Opening to Intimacy

Opening to Intimacy

“If I let someone in, they’ll hurt me.”
“I feel fenced in when people try to get close.”
“I am lonely even when I’m with others.”
“I often feel I’m hiding behind a mask.”
“I’m uncomfortable expressing affection.”
“It’s hard for me to depend on others.”
“Open expressions of feelings are hard for me.”
“I’m a chameleon; I change depending on who I’m with”

Do you want to be your real self and open up more fully to others? Do you feel isolated or lonely and unable to let others know you. The word intimacy comes from the Latin for innermost. Among our deepest desires is to be seen and known in the inner depths of who we truly are; among our deepest fears is to be rejected there. We oscillate between these two conflicting needs; trying to be seen and trying to hide. We fear we will not be accepted or wanted. “If they knew the real me…”

Fear of intimacy is common. When you open up to another person you risk being abandoned, exposed, or rejected. Relationships are vulnerable. You do not have control over whether or not others will care about you, accept you, take an interest in you, or judge you when you open up to them. Being authentic and intimate requires you to tolerate the discomfort of vulnerability. Vulnerability feels like anxiety; it is sympathetic nervous system arousal, and it is uncomfortable. You have the urge to avoid closeness so you won’t feel vulnerable. And yet the deepest, most meaningful, and most growth promoting experiences are interpersonal. We miss out on a lot if we cannot let ourselves get close to others.

Authenticity is the ability to be genuinely yourself in a range of circumstances. It is a sign of wholeness, maturity and mental health to be who you really are. Being authentic means finding out what you truly feel deep inside – not just living out ideas and expectations of who you are, or who you “should” be. Intimacy is the experience of allowing yourself to be seen and known in the depth and complexity of who you are. It is revealing your true self to another, “warts and all”, and letting them see you as you are. It is also deeply knowing another, accepting them and trusting them and allowing them in.

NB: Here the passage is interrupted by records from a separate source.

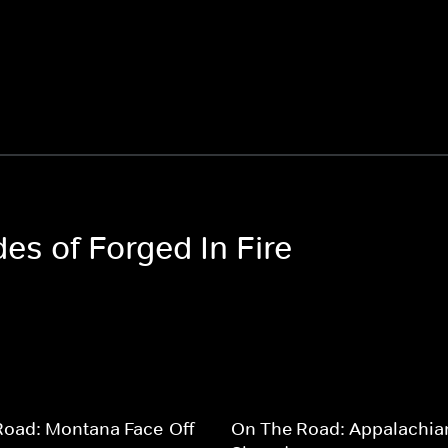
des of Forged In Fire
Road: Montana Face-Off
On The Road: Appalachia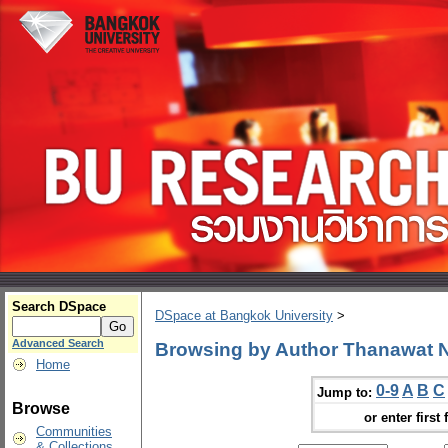
Search DSpace
DSpace at Bangkok University
>
Advanced Search
Browsing by Author Thanawat
Home
0-9
A
B
C
Jump to:
Browse
or enter first 
Communities
& Collections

Intimacy and authenticity involve knowing what is true inside, being able to fully experience that, and feeling confident in your ability to share your real self with others. You are a beautiful, flawed, real human. When you grow your capacity to manage the sensations of unrest that speak to you of your vulnerability, you can open yourself to intimacy with another. You become confident enough to take the risk of knowing, being and sharing your real self.